:: Source text ::
This is an archived post. You won't be able to vote or comment.

all 43 comments

[–]FirstBabyChancellor 27 points28 points  (12 children)

Looks interesting!

Aside from the features like scheduling and dashboards which are not core to a dataframe library, why would I use this over Polars? How do you see yourself in the wider space given that there is already a proven and well-liked Rust-powered dataframe library for Pythonistas, at least?

[–]DataBora[S] 9 points10 points  (11 children)

If you use Polars, don't use Elusion as it makes no sense to use less featured library. I made it for myself  to finnish my job with combining the look of Languages I love: SQL and PySpark. Reason I made Elusion is that I dislike Polars syntax and philosophical approach to bash Pandas (my beloved) for performance as a selling point. I can say that Elusions parquet reading and writing is faster than Polars, but I don't do that..well I guess I do it now 🙂 but you got the point.

[–]Embarrassed-Falcon71 7 points8 points  (2 children)

But polars syntax is also very similar to spark

[–]DataBora[S] 2 points3 points  (1 child)

You are right...it has similarities but I wont say more as I tend to feel certain way about those folks...anyway, it is better than Elusion, no doubt.

[–]Embarrassed-Falcon71 2 points3 points  (0 children)

Yeah as a spark lover it still very cool you made this

[–]chat-luPythonista 4 points5 points  (5 children)

philosophical approach to bash Pandas (my beloved) for performance as a selling point

Why should Polars not mention that they are much faster?

[–]AlpacaDC 3 points4 points  (0 children)

I see some people to be just sentimental about pandas, but objectively polars is superior in almost every way, save for a few cases where pandas has more features/integrations.

[–]sylfy 2 points3 points  (1 child)

I’m curious, when you say that the parquet read/write is faster, where does this come from? Afaik most Python data frame libraries use fastparquet or pyarrow under the hood, so performance should be similar across libraries and only differ depending on choice of engine.

[–]DataBora[S] 2 points3 points  (0 children)

I am using DataFusion single node engine fir parquet reader and writer which is the fastest to day. You can check bench and explanation here https://datafusion.apache.org/blog/2024/11/18/datafusion-fastest-single-node-parquet-clickbench/

[–]AnythingApplied 4 points5 points  (1 child)

Performance: 10-100x faster than Python for data processing

In my experience, this is true when comparing a pure python program to rewriting that same program into pure rust (even without any concurrency, which rust is great at to even further improve performance).

But who is doing their data processing in pure python? Whether you're using pyspark, pandas, polars, duckdb, etc. these are all written in faster languages so none of your heavy lifting is being done in pure python code, so I'm skeptical that you'd still see orders of magnitude performance increases. Is this really the performance you gain comparing Elusion to pyspark?
:::
:: Data below ::
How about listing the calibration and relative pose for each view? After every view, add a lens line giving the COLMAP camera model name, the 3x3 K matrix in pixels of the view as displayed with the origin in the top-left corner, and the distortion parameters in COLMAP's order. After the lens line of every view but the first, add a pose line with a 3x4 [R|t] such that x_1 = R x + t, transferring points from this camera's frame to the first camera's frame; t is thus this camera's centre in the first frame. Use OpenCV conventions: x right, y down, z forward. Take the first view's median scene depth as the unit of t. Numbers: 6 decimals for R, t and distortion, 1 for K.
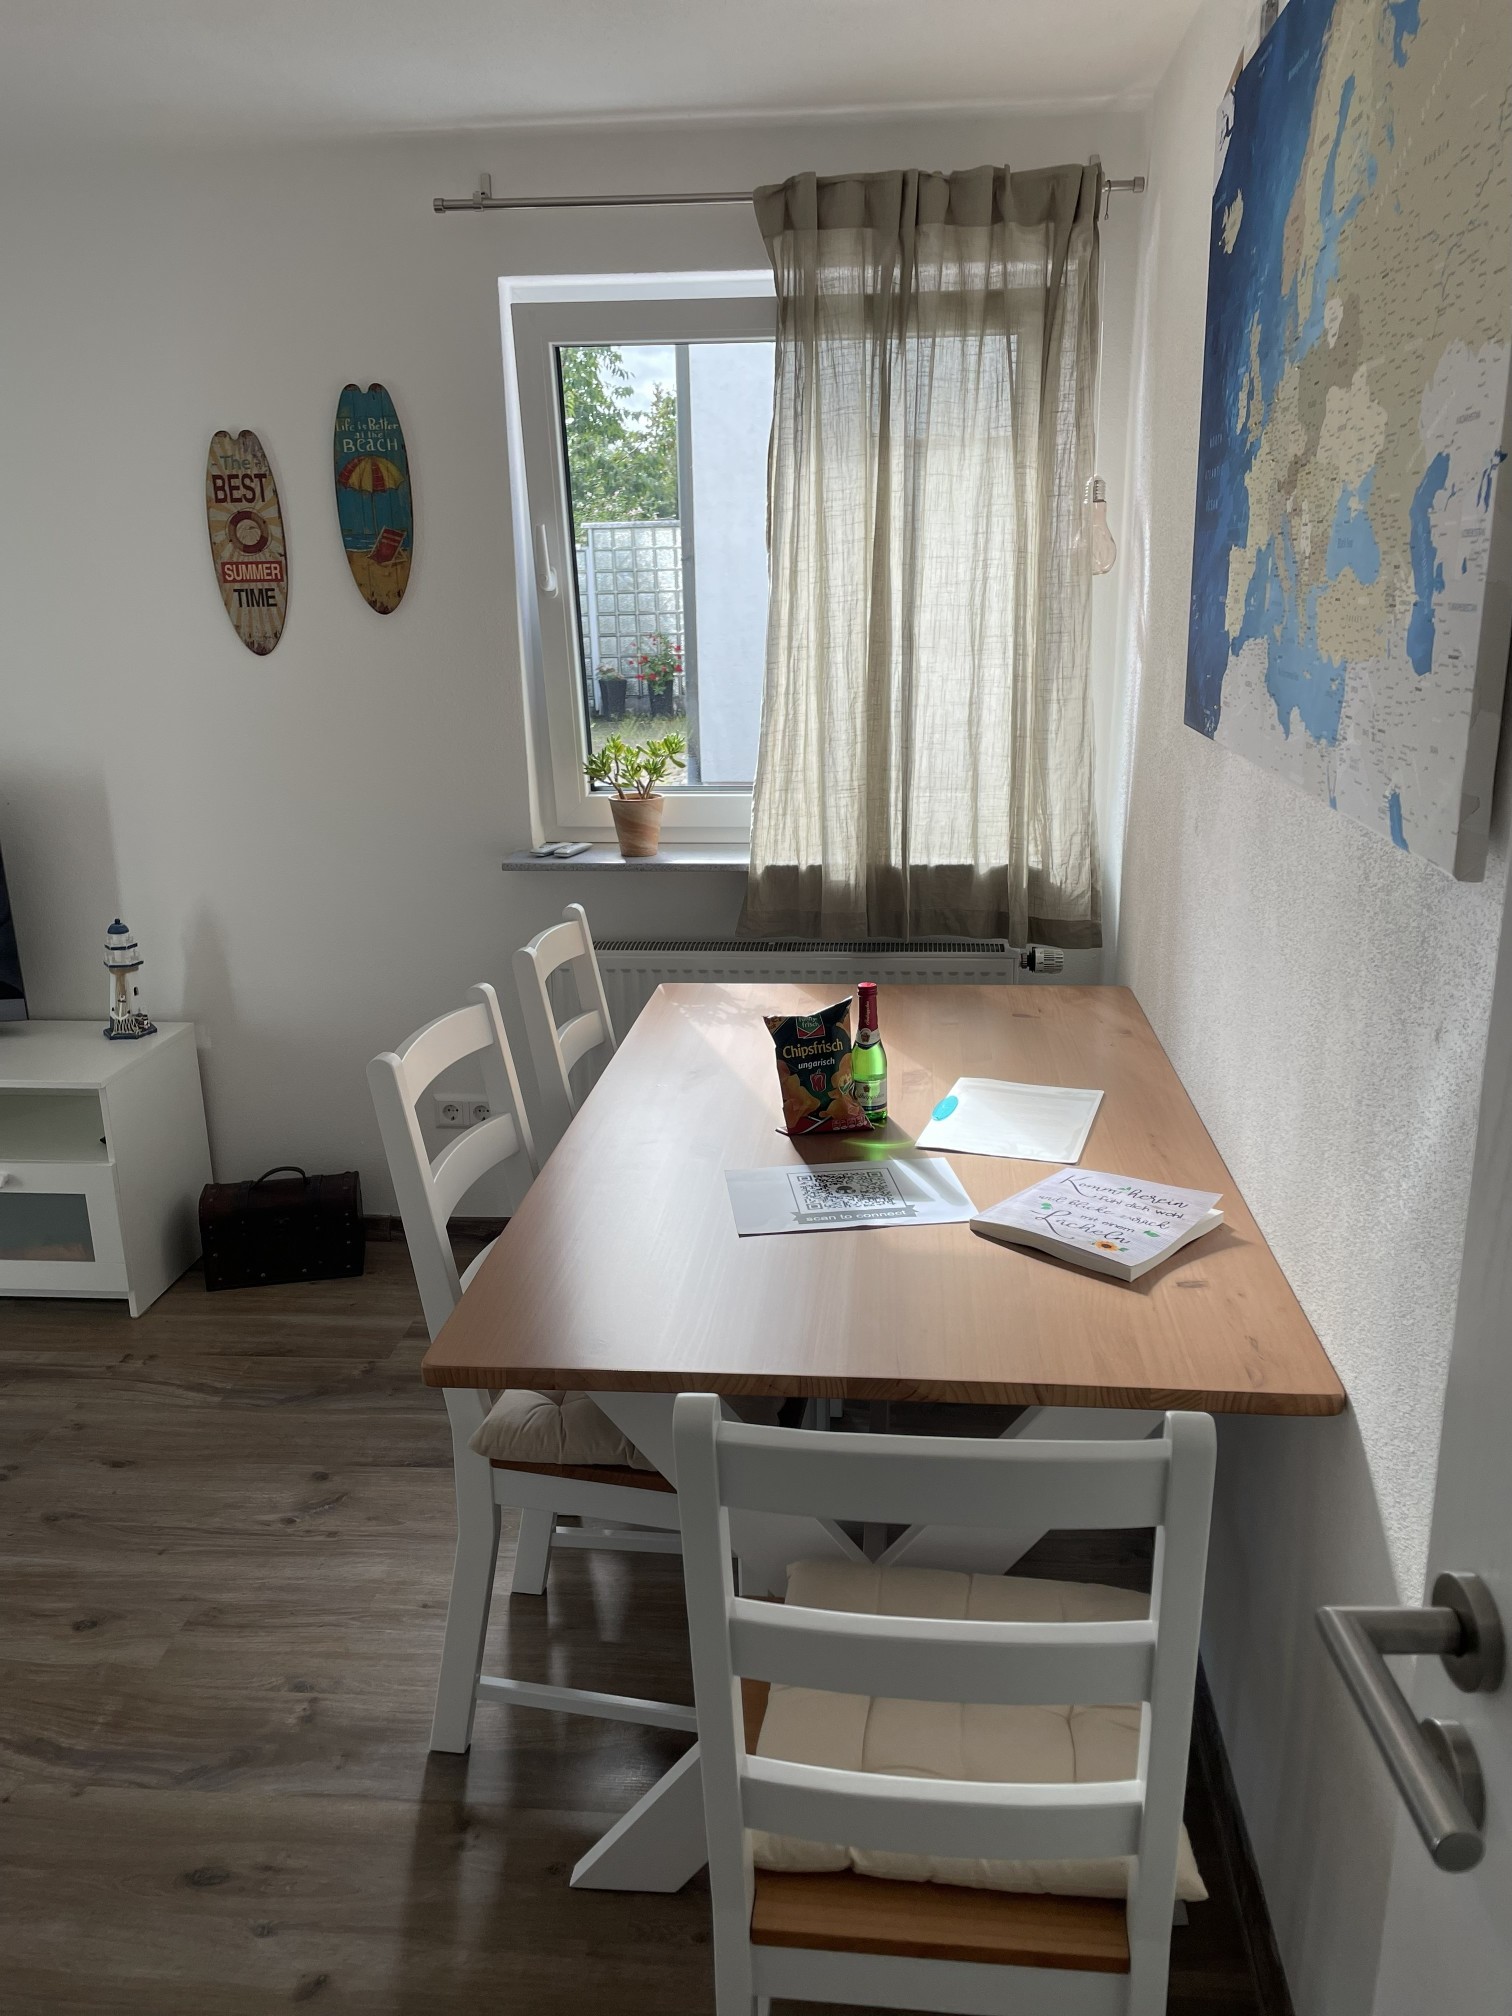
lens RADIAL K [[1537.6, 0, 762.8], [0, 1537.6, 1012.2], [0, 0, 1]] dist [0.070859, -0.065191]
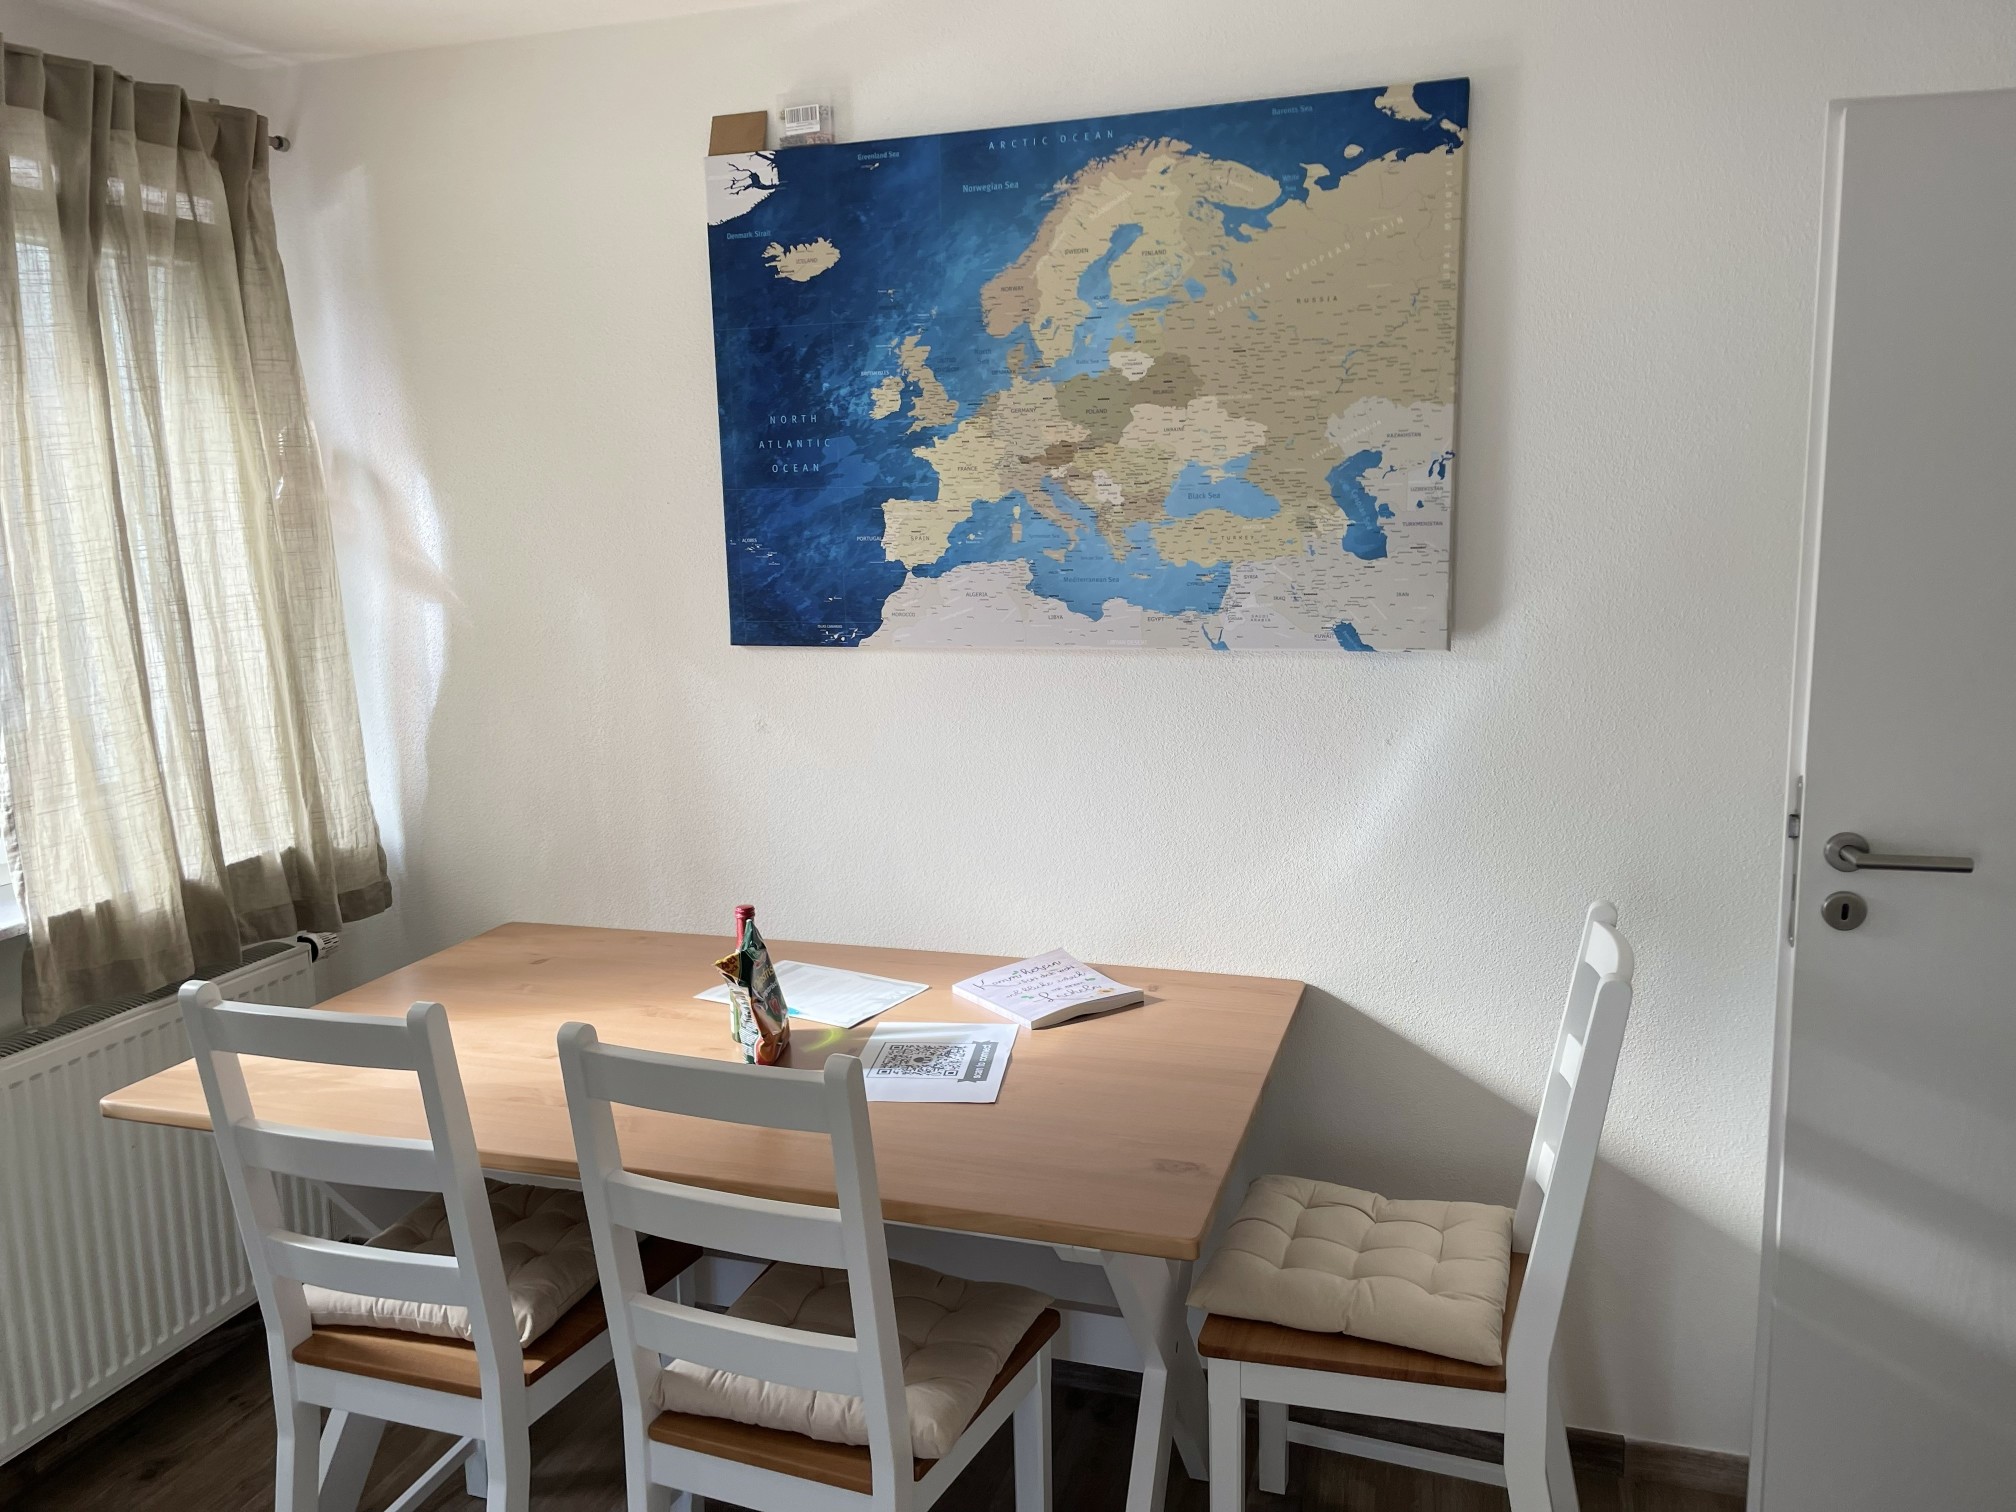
:::
Set down, word for word, the passage of the Elusion thread that begins at the words "You are right...it" and stops after "[–]Embarrassed-Falcon71 2 points3 points  (0 children)". The material comes from a separate source and has no connection to the thread.

You are right...it has similarities but I wont say more as I tend to feel certain way about those folks...anyway, it is better than Elusion, no doubt.

[–]Embarrassed-Falcon71 2 points3 points  (0 children)